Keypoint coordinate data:
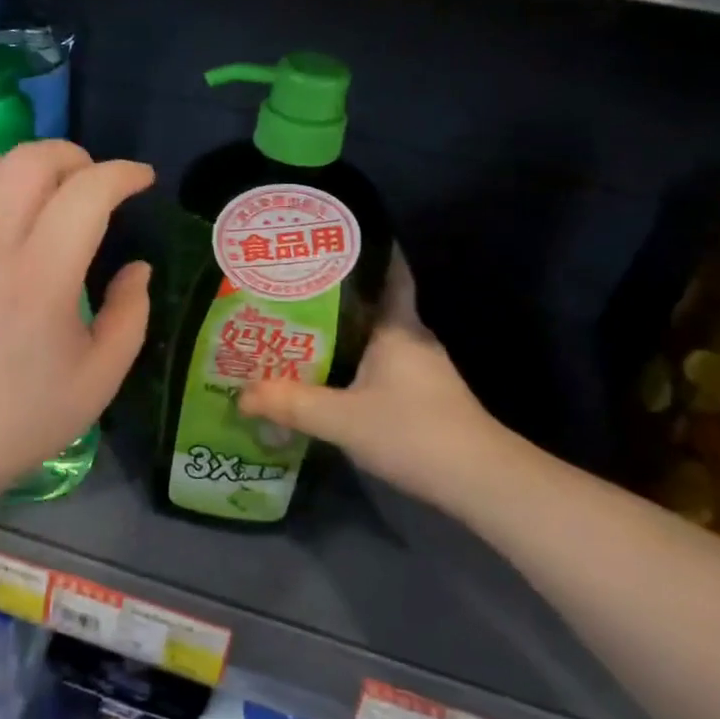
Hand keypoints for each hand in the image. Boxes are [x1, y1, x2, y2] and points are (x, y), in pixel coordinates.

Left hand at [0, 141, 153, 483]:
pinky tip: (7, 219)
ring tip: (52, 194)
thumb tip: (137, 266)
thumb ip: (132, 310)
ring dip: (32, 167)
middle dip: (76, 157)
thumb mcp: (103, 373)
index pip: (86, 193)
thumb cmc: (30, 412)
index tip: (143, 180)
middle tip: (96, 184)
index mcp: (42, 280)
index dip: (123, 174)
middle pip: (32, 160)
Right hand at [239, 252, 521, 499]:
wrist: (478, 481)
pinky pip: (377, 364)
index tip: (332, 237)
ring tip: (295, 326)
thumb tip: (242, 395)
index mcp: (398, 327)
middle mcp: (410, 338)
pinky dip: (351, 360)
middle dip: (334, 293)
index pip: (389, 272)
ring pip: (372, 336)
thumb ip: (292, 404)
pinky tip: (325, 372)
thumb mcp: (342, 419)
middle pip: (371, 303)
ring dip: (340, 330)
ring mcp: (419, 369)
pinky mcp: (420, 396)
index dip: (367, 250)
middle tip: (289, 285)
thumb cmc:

Task to complete: An exact copy of the records is required. Pictures do not belong in it.

Solution to this task:
Hand keypoints for each hand in the image. Boxes are [x1, y1, x2, y2] and points are (x, y), in pixel coordinates.

Left hand at [0, 141, 153, 483]:
pinky tip: (7, 219)
ring tip: (52, 194)
thumb tip: (137, 266)
thumb ip: (132, 310)
ring dip: (32, 167)
middle dip: (76, 157)
thumb mcp: (103, 373)
index pip: (86, 193)
thumb cmc: (30, 412)
index tip: (143, 180)
middle tip: (96, 184)
index mcp: (42, 280)
index dip: (123, 174)
middle pip: (32, 160)
Right hand at [239, 252, 521, 499]:
wrist: (478, 481)
pinky pip: (377, 364)
index tip: (332, 237)
ring tip: (295, 326)
thumb tip: (242, 395)
index mcp: (398, 327)
middle mcp: (410, 338)
pinky dip: (351, 360)
middle dip: (334, 293)
index pip: (389, 272)
ring pip: (372, 336)
thumb ip: (292, 404)
pinky tip: (325, 372)
thumb mcp: (342, 419)
middle pip: (371, 303)
ring dip: (340, 330)
ring mcp: (419, 369)
pinky mcp: (420, 396)
index dip: (367, 250)
middle tip: (289, 285)
thumb cmc:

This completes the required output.